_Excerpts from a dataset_

= = = = =

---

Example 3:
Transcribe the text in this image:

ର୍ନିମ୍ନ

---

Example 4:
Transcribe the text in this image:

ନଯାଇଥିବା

= = = = =

_Task directions_
A faithful copy of every record is required; output it in full.

_Answer to this problem_
---

Example 3:
Transcribe the text in this image:

ର୍ନିମ୍ନ

---

Example 4:
Transcribe the text in this image:

ନଯାଇଥିବା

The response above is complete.